--- EXTRACTED ENTRIES Enclosed Below ---
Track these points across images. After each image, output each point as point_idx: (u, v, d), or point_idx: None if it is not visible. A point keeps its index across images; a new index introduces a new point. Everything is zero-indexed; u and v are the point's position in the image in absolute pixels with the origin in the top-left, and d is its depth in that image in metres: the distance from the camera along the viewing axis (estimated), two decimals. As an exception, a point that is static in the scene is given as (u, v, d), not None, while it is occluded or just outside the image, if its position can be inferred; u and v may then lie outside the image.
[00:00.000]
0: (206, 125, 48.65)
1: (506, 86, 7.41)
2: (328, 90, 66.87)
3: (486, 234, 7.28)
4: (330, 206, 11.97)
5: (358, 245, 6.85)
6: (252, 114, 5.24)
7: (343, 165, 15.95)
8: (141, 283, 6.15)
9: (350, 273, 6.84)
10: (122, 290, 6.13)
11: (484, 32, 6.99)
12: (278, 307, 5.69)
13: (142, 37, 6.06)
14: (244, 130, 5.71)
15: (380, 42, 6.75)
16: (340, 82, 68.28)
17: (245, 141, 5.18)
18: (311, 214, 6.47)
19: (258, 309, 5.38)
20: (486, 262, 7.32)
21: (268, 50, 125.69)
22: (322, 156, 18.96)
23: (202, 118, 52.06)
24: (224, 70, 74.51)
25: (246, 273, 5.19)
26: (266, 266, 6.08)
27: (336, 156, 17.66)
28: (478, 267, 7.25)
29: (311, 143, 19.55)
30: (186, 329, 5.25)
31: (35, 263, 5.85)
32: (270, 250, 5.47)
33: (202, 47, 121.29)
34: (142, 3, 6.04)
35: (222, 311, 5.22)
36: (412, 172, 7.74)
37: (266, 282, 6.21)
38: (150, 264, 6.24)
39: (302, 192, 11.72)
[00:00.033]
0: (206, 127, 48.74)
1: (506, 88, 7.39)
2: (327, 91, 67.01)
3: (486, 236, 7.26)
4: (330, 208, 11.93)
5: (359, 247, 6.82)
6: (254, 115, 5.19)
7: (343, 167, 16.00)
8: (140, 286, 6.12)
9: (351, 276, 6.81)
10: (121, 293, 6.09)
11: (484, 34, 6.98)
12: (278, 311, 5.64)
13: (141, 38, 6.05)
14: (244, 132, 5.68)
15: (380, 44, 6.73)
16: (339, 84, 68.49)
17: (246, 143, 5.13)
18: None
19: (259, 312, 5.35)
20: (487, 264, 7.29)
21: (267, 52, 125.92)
--- End of Enclosed EXTRACTED ENTRIES ---
--- EXTRACTED ENTRIES Enclosed Below ---
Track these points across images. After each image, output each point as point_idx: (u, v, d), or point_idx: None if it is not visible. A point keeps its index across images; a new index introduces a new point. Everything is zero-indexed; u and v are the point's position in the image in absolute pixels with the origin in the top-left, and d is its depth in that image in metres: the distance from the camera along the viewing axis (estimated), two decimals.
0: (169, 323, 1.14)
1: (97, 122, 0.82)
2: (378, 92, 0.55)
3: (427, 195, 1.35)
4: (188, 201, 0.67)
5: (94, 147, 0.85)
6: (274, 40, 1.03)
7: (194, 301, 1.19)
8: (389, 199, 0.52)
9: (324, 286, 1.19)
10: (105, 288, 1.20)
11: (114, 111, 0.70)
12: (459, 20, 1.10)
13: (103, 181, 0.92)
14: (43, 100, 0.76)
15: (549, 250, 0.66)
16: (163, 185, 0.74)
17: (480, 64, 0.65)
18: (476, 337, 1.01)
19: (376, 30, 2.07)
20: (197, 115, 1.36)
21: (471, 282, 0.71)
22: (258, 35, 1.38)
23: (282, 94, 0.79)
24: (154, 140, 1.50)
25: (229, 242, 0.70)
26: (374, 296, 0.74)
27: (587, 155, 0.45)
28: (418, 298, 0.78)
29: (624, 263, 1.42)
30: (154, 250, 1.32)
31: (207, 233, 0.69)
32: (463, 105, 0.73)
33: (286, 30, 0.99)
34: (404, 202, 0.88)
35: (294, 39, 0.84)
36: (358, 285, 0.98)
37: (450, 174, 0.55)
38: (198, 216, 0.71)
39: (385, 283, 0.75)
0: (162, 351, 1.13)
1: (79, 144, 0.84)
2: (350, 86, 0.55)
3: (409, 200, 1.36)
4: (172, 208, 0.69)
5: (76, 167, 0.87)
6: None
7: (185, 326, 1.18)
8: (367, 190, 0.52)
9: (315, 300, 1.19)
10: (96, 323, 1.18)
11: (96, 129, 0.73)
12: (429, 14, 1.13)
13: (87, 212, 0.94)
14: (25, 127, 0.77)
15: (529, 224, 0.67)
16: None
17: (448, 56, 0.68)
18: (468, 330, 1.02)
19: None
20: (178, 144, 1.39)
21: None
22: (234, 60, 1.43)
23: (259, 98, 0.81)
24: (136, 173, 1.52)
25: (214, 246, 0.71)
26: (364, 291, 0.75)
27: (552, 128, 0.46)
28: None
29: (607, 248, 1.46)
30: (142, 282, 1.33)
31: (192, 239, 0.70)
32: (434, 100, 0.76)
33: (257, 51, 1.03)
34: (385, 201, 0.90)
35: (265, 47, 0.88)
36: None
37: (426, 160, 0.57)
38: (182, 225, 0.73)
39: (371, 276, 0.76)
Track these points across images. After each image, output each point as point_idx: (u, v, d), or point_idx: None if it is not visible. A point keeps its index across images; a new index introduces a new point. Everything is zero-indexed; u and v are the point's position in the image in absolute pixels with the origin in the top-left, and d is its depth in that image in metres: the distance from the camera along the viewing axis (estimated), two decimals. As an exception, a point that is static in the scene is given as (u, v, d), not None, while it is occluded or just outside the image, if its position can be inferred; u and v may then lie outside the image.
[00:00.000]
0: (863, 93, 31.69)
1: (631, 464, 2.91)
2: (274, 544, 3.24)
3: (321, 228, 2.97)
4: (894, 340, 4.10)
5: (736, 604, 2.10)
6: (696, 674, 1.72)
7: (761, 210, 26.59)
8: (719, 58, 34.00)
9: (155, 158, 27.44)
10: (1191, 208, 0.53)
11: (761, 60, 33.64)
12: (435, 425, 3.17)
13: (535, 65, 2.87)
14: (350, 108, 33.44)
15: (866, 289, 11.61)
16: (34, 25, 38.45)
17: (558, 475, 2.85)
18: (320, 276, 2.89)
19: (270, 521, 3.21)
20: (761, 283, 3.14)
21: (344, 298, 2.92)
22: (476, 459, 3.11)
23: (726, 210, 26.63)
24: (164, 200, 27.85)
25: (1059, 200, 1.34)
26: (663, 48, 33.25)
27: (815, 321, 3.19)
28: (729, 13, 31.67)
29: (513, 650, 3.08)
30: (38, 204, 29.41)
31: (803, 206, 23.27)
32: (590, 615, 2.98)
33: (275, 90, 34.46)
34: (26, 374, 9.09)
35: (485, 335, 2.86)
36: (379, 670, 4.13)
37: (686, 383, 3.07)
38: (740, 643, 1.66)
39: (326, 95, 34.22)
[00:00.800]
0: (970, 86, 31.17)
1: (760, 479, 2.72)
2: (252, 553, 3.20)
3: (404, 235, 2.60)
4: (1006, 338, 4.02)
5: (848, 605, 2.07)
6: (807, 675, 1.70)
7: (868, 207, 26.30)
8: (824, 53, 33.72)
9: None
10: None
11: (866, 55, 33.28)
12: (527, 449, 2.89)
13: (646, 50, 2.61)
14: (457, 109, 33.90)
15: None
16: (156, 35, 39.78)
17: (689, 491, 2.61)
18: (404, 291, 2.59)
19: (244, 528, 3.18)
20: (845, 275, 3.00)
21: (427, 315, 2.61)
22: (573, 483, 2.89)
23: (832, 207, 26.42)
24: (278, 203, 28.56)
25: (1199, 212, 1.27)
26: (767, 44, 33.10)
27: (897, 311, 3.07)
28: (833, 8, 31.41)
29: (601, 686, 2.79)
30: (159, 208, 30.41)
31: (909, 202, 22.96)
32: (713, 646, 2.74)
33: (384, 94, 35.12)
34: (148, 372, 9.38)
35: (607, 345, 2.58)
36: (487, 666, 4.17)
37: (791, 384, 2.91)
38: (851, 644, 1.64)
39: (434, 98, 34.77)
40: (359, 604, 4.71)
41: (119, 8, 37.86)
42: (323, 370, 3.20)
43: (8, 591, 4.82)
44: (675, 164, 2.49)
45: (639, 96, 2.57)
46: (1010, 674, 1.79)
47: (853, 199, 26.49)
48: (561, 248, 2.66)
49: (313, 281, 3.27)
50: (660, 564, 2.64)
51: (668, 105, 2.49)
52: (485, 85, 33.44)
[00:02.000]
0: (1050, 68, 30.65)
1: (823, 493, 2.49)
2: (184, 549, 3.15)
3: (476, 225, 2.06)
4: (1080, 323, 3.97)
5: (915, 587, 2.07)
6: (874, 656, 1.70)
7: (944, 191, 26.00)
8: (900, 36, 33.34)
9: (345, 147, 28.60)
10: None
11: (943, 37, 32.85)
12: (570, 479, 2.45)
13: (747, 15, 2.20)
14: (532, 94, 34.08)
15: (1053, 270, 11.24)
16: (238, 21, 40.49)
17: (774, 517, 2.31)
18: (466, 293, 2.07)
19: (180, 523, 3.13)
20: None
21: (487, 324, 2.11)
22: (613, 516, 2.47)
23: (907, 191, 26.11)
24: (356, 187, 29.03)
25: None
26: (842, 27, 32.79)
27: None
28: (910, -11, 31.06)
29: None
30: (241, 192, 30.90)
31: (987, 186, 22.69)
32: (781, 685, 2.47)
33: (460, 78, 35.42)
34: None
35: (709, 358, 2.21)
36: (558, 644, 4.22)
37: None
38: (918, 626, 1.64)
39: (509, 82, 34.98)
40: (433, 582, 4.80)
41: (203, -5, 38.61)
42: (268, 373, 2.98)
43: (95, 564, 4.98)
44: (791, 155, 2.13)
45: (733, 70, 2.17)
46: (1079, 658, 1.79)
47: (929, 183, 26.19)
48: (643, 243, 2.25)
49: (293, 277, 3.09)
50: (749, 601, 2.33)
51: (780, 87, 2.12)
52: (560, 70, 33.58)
--- End of Enclosed EXTRACTED ENTRIES ---
### [WORK ITEM]
Take the entries above and return only the lines from the one with "5: (736, 604, 2.10)" to the one with "52: (485, 85, 33.44)", both included, unchanged.

### [REPLY TO THE TASK]
5: (736, 604, 2.10)
6: (696, 674, 1.72)
7: (761, 210, 26.59)
8: (719, 58, 34.00)
9: (155, 158, 27.44)
10: (1191, 208, 0.53)
11: (761, 60, 33.64)
12: (435, 425, 3.17)
13: (535, 65, 2.87)
14: (350, 108, 33.44)
15: (866, 289, 11.61)
16: (34, 25, 38.45)
17: (558, 475, 2.85)
18: (320, 276, 2.89)
19: (270, 521, 3.21)
20: (761, 283, 3.14)
21: (344, 298, 2.92)
22: (476, 459, 3.11)
23: (726, 210, 26.63)
24: (164, 200, 27.85)
25: (1059, 200, 1.34)
26: (663, 48, 33.25)
27: (815, 321, 3.19)
28: (729, 13, 31.67)
29: (513, 650, 3.08)
30: (38, 204, 29.41)
31: (803, 206, 23.27)
32: (590, 615, 2.98)
33: (275, 90, 34.46)
34: (26, 374, 9.09)
35: (485, 335, 2.86)
36: (379, 670, 4.13)
37: (686, 383, 3.07)
38: (740, 643, 1.66)
39: (326, 95, 34.22)
[00:00.800]
0: (970, 86, 31.17)
1: (760, 479, 2.72)
2: (252, 553, 3.20)
3: (404, 235, 2.60)
4: (1006, 338, 4.02)
5: (848, 605, 2.07)
6: (807, 675, 1.70)
7: (868, 207, 26.30)
8: (824, 53, 33.72)
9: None
10: None
11: (866, 55, 33.28)
12: (527, 449, 2.89)
13: (646, 50, 2.61)
14: (457, 109, 33.90)
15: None
16: (156, 35, 39.78)
17: (689, 491, 2.61)
18: (404, 291, 2.59)
19: (244, 528, 3.18)
20: (845, 275, 3.00)
21: (427, 315, 2.61)
22: (573, 483, 2.89)
23: (832, 207, 26.42)
24: (278, 203, 28.56)
25: (1199, 212, 1.27)
26: (767, 44, 33.10)
27: (897, 311, 3.07)
28: (833, 8, 31.41)
29: (601, 686, 2.79)
30: (159, 208, 30.41)
31: (909, 202, 22.96)
32: (713, 646, 2.74)
33: (384, 94, 35.12)
34: (148, 372, 9.38)
35: (607, 345, 2.58)
36: (487, 666, 4.17)
37: (791, 384, 2.91)
38: (851, 644, 1.64)
39: (434, 98, 34.77)
40: (359, 604, 4.71)
41: (119, 8, 37.86)
42: (323, 370, 3.20)
43: (8, 591, 4.82)
44: (675, 164, 2.49)
45: (639, 96, 2.57)
46: (1010, 674, 1.79)
47: (853, 199, 26.49)
48: (561, 248, 2.66)
49: (313, 281, 3.27)
50: (660, 564, 2.64)
51: (668, 105, 2.49)
52: (485, 85, 33.44)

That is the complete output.